An R package that predicts doublets (multiple cells mistaken as one) in single-cell RNA sequencing data using artificial nearest neighbor analysis.
DoubletFinder is an R package that detects doublets—technical artifacts where multiple cells are incorrectly identified as a single cell—in single-cell RNA sequencing data. It solves the problem of data contamination by identifying and removing these doublets, which is critical for accurate clustering, differential expression analysis, and biological interpretation. The package uses a strategy of generating artificial doublets and analyzing k-nearest neighbor proportions in PCA space to predict real doublets in the dataset.
Bioinformaticians, computational biologists, and researchers analyzing single-cell RNA sequencing data who use the Seurat toolkit in R and need to ensure high data quality by removing technical artifacts.
Developers choose DoubletFinder for its robust, dataset-specific parameter optimization via BCmvn, its seamless integration with Seurat workflows, and its ability to adjust for homotypic doublets, leading to more accurate and interpretable single-cell analyses compared to generic thresholding methods.
R package for detecting doublets in single-cell RNA sequencing data
Open-Awesome is built by the community, for the community.
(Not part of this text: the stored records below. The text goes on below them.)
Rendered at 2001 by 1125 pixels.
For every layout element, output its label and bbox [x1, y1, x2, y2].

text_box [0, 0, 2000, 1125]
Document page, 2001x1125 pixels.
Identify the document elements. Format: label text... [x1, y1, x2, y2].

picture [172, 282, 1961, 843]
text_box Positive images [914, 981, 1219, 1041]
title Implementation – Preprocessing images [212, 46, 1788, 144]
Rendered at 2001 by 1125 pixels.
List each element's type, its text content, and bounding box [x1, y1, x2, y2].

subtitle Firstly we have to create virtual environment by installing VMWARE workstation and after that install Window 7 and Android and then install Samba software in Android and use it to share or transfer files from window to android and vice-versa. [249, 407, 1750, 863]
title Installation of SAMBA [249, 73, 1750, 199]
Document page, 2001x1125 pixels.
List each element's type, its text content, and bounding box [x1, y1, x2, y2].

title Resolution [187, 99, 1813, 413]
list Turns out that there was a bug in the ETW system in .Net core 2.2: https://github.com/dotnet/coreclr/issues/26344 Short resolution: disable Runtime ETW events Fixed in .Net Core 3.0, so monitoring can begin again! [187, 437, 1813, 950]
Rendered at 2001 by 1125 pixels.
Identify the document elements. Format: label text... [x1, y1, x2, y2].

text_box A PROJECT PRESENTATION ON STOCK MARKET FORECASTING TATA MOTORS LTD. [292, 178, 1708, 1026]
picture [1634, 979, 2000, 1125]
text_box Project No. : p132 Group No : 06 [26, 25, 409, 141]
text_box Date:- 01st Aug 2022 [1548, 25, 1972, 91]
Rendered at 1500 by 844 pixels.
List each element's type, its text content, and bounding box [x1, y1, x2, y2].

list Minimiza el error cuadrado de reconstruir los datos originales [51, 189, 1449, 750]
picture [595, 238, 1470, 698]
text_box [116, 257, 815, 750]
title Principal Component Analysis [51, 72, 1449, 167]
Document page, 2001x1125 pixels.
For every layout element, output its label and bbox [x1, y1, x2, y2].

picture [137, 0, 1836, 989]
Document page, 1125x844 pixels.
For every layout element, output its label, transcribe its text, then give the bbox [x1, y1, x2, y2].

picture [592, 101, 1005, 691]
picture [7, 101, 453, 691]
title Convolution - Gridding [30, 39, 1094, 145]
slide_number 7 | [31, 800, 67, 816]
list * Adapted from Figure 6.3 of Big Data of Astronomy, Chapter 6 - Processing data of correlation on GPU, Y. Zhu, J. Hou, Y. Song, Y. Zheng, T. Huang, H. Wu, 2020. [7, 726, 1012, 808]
Submit a project, suggest an awesome list, or help improve the catalog on GitHub.
Uses mean-variance normalized bimodality coefficient (BCmvn) to automatically determine optimal pK values for each dataset, as detailed in the pK selection section, ensuring tailored accuracy.
Compatible with Seurat versions 2.0 through 5 and supports both standard and SCTransform workflows, as noted in updates and dependencies, simplifying integration into existing pipelines.
Accounts for doublets from transcriptionally similar cell states via modelHomotypic function, reducing false positives, as explained in the doublet number estimation section.
Validated against sample-multiplexing methods like Cell Hashing and Demuxlet, with results shown in screenshots, demonstrating reliability in real-world scenarios.
Recently added a maintainer for improvements and made compatible with Seurat v5, as per the updates log, ensuring ongoing support and compatibility.
Requires users to manually estimate pK using BCmvn and adjust doublet numbers for homotypic proportions, which can be error-prone and time-consuming, as acknowledged in best practices.
Tightly coupled with Seurat; not designed for other single-cell analysis ecosystems without data conversion, limiting flexibility for non-Seurat users.
Admits reduced sensitivity in transcriptionally homogenous datasets, as shown in simulation results, making it less reliable for certain biological contexts.
Homotypic adjustment relies on literature-supported cell type annotations, which may be inaccurate or unavailable, introducing potential bias in doublet estimation.